[WHAT THIS TASK INVOLVES]: Keep only the lines from the top of the listing through the one with "cảnh quan ngoạn", and reproduce them unaltered.

==*==

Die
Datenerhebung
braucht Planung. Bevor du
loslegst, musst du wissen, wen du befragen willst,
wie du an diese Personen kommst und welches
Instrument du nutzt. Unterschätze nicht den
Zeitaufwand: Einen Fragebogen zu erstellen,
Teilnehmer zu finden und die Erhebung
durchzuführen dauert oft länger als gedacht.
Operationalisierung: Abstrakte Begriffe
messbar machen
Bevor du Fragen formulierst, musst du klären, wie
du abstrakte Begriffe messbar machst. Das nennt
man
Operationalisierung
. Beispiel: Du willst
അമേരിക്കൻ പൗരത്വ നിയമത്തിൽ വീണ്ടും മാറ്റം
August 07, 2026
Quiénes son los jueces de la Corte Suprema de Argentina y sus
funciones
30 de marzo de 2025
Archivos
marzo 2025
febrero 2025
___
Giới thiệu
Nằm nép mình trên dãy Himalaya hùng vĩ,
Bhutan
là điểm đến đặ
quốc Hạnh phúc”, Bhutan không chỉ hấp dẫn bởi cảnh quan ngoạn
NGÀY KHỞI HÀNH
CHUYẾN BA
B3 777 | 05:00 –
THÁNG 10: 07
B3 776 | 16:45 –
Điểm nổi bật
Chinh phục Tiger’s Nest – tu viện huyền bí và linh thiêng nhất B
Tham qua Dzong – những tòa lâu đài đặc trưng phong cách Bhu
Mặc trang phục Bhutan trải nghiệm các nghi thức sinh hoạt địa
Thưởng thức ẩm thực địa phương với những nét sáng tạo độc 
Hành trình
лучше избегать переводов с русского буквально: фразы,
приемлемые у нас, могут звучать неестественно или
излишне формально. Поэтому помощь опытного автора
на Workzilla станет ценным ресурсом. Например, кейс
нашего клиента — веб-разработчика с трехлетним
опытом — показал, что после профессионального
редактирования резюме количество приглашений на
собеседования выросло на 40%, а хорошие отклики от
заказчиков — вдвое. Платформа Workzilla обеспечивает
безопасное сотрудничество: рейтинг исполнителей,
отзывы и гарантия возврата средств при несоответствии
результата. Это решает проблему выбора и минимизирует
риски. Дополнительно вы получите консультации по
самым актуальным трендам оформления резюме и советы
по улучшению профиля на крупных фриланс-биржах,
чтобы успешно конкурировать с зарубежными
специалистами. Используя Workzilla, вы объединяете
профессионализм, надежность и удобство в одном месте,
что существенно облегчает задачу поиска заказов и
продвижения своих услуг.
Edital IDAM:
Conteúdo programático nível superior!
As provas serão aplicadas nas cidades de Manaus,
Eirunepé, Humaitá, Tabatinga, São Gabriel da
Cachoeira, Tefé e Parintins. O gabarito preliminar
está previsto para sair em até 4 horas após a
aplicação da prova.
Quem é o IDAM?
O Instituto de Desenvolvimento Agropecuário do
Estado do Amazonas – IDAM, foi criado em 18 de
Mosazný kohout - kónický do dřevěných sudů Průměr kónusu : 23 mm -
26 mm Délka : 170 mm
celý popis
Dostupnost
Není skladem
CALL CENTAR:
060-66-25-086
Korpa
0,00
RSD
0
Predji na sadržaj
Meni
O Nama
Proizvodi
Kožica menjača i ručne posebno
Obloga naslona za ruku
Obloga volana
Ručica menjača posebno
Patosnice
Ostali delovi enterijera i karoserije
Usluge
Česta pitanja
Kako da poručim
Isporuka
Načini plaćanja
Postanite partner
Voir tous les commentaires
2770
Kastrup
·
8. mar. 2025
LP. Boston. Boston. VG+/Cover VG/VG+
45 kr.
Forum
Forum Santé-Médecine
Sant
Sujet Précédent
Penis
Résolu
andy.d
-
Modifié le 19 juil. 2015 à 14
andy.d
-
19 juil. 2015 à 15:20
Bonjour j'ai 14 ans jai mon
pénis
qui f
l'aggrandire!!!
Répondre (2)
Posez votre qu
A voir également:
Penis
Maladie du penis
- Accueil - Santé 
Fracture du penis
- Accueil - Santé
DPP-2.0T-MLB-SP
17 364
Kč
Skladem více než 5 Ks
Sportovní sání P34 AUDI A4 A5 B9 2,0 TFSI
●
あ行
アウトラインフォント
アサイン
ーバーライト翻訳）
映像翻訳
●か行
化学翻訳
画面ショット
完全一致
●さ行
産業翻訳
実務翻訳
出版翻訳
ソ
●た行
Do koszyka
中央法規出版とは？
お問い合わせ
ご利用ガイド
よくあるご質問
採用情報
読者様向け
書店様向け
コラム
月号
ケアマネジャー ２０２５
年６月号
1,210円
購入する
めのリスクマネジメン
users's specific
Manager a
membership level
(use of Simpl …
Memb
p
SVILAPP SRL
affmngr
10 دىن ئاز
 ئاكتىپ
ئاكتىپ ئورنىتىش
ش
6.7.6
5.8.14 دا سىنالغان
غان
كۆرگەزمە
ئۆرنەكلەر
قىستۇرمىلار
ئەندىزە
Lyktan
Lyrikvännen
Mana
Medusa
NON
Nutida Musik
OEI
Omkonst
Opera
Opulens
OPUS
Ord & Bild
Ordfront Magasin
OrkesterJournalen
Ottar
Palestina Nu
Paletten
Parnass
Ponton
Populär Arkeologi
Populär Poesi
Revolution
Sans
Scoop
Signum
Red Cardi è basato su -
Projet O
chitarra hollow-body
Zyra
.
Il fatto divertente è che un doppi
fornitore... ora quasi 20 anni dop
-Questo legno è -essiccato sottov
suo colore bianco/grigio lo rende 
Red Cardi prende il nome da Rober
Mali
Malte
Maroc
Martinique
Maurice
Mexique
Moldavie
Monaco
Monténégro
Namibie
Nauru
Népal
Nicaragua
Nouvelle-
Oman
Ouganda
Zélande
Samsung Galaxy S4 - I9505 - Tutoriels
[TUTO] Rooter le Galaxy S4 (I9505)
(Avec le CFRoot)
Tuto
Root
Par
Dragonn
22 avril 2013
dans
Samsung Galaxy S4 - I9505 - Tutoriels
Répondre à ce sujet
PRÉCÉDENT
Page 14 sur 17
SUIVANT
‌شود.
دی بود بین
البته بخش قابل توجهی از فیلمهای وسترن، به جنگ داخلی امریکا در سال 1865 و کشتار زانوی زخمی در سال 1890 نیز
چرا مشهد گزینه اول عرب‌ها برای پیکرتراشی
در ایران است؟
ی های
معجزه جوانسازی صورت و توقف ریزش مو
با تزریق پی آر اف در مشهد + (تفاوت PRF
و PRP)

==*==

[OUTPUT FOR THIS TASK]:
Die
Datenerhebung
braucht Planung. Bevor du
loslegst, musst du wissen, wen du befragen willst,
wie du an diese Personen kommst und welches
Instrument du nutzt. Unterschätze nicht den
Zeitaufwand: Einen Fragebogen zu erstellen,
Teilnehmer zu finden und die Erhebung
durchzuführen dauert oft länger als gedacht.
Operationalisierung: Abstrakte Begriffe
messbar machen
Bevor du Fragen formulierst, musst du klären, wie
du abstrakte Begriffe messbar machst. Das nennt
man
Operationalisierung
. Beispiel: Du willst
അമേരിക്കൻ പൗരത്വ നിയമത്തിൽ വീണ്ടും മാറ്റം
August 07, 2026
Quiénes son los jueces de la Corte Suprema de Argentina y sus
funciones
30 de marzo de 2025
Archivos
marzo 2025
febrero 2025
___
Giới thiệu
Nằm nép mình trên dãy Himalaya hùng vĩ,
Bhutan
là điểm đến đặ
quốc Hạnh phúc”, Bhutan không chỉ hấp dẫn bởi cảnh quan ngoạn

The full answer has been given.